Un — mauvais — roman français, paru chez Grasset
25 septembre 2009 par Dominique
En se permettant de titrer sa prose ainsi, Beigbeder prend son seul risque littéraire de la rentrée, à savoir, penser que ce qu’il vient de pondre correspond au genre littéraire de notre époque.
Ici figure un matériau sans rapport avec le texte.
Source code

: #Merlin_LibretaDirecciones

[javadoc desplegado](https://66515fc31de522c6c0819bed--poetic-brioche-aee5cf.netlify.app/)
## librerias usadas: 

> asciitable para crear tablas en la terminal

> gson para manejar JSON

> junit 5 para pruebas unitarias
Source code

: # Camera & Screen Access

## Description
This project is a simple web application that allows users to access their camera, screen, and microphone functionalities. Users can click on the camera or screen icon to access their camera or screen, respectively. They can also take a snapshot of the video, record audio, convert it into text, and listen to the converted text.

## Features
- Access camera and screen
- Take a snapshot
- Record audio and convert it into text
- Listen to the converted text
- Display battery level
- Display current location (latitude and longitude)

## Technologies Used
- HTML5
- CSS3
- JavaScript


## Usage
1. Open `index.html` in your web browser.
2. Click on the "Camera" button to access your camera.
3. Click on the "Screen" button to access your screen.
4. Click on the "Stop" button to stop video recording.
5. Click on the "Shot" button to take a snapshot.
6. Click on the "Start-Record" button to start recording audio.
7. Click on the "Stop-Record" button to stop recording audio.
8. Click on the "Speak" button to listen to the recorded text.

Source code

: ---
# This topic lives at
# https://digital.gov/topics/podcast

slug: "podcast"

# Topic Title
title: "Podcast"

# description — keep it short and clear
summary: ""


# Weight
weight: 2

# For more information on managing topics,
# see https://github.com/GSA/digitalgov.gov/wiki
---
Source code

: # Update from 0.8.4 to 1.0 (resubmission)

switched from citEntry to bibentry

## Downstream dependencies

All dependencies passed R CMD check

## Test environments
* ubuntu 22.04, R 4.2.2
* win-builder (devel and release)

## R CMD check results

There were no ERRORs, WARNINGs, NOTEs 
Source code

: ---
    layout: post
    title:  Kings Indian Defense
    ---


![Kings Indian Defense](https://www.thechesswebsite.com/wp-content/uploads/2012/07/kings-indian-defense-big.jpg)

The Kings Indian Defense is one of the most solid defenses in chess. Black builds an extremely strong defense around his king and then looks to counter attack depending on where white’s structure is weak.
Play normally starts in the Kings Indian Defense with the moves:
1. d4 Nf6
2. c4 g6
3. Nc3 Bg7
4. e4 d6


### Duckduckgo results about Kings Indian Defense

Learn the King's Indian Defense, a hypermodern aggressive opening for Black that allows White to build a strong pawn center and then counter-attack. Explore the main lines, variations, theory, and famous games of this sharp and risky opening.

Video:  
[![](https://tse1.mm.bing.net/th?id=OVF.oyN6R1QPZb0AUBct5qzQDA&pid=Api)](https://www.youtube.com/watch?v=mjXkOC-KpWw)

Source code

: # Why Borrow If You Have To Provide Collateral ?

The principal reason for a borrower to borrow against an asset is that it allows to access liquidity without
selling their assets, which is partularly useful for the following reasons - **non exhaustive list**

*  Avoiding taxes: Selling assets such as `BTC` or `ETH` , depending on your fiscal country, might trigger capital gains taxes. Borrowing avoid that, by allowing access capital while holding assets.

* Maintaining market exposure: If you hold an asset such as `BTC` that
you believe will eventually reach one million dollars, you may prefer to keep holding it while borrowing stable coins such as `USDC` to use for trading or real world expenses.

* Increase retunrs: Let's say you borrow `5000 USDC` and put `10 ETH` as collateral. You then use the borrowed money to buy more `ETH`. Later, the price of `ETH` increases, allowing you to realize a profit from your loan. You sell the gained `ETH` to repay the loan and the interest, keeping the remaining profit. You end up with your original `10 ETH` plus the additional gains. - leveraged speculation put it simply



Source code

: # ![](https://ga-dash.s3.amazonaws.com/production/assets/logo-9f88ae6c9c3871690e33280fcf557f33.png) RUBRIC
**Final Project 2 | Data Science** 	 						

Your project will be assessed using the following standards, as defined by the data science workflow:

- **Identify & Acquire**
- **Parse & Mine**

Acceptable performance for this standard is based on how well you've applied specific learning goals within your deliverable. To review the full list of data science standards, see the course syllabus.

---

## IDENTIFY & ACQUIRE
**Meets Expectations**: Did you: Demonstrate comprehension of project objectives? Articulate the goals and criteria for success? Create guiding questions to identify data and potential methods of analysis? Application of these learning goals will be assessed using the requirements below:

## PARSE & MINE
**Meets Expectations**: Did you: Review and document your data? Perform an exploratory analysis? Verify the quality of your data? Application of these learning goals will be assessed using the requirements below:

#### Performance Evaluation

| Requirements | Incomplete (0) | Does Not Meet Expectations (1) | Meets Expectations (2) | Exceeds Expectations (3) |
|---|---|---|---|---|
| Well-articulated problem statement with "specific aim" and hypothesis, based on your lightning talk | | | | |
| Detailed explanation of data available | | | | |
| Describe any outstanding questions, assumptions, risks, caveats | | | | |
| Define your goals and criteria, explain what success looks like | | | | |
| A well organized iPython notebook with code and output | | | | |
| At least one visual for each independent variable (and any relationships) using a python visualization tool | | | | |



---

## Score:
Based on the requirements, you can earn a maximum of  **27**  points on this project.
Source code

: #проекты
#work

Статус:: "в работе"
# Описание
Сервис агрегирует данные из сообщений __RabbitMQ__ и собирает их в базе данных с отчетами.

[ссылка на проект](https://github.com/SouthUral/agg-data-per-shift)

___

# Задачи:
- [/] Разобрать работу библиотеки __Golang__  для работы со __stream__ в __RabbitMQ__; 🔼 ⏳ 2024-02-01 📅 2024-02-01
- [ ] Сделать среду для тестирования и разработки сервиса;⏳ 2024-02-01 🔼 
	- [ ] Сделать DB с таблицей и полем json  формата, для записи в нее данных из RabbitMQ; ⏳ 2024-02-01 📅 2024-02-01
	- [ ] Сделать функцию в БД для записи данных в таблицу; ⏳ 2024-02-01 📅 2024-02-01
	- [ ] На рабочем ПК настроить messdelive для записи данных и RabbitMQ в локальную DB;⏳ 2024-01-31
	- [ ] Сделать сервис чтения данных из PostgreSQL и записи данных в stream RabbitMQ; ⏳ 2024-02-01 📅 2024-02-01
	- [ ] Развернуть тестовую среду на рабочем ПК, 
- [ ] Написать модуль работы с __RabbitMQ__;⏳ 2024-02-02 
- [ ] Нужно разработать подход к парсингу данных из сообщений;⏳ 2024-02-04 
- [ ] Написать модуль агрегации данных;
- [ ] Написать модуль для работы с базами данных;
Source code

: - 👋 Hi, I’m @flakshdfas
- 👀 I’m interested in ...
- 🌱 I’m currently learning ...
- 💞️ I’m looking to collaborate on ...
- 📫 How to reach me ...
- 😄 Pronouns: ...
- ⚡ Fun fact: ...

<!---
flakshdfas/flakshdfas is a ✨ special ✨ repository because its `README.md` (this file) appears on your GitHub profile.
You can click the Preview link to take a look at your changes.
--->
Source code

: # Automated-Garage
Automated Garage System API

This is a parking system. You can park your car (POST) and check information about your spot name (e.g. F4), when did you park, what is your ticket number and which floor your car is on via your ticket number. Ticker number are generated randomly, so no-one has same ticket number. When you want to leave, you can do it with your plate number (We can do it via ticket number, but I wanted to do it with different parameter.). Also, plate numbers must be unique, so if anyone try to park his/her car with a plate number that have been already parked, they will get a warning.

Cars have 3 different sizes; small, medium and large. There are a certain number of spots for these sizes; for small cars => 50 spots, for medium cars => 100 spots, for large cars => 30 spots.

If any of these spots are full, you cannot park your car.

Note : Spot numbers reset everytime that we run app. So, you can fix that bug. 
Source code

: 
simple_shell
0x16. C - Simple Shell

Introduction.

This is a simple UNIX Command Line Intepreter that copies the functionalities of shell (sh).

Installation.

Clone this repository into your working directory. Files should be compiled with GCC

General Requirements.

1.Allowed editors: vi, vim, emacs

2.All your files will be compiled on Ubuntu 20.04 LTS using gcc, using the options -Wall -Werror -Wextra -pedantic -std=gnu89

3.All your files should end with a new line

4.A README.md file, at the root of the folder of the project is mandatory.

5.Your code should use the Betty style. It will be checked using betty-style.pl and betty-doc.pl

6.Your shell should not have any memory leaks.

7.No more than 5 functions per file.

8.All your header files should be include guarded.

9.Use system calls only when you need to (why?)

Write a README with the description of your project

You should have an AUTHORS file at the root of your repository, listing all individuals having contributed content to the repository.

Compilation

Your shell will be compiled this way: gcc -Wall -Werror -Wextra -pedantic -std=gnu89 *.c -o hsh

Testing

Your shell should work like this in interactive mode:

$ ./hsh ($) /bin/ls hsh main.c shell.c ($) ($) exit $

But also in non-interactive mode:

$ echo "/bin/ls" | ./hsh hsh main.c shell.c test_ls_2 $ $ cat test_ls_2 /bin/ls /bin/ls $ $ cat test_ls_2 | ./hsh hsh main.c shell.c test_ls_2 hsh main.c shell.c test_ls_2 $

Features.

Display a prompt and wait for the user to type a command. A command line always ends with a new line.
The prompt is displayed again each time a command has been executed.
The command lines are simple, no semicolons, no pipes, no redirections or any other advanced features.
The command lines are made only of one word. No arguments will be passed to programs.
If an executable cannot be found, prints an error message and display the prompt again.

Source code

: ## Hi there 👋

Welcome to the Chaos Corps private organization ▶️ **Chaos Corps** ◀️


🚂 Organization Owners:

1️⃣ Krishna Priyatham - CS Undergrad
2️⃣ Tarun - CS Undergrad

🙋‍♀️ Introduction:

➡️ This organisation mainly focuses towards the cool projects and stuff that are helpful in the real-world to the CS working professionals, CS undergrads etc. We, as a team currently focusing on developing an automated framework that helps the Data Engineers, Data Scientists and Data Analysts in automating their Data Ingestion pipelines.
Fred va nous donner une leçon de littérature contemporaine, après “le nouveau roman”, voici “le roman français”.
Qu’en a-t-on à faire de l’enfance de ce gaté-pourri qui n’a souffert que du manque de souffrance? A force d’écrire en se regardant le nombril dans le miroir, Beigbeder finit par écrire à l’envers, à l’envers des possibilités qu’il possède très certainement.
Que peut nous importer de savoir que certains nantis finissent leur soirée au commissariat parce qu’ils se sont rebellé — oh, la, la! — en se shootant les narines sur le capot d’une voiture à l’aide d’une carte bancaire dorée… devant une boîte de nuit branchée… en pleine rue… quelle aventure! J’ai fait de la garde à vue, oh… avec des clochards, ah… Ça sentait mauvais et on m’avait même enlevé ma montre! Hé, monsieur l’agent, mon frère va recevoir la légion d’honneur! Délivrez-moi, je fréquente le Président! (enfin, pas moi, mon frère).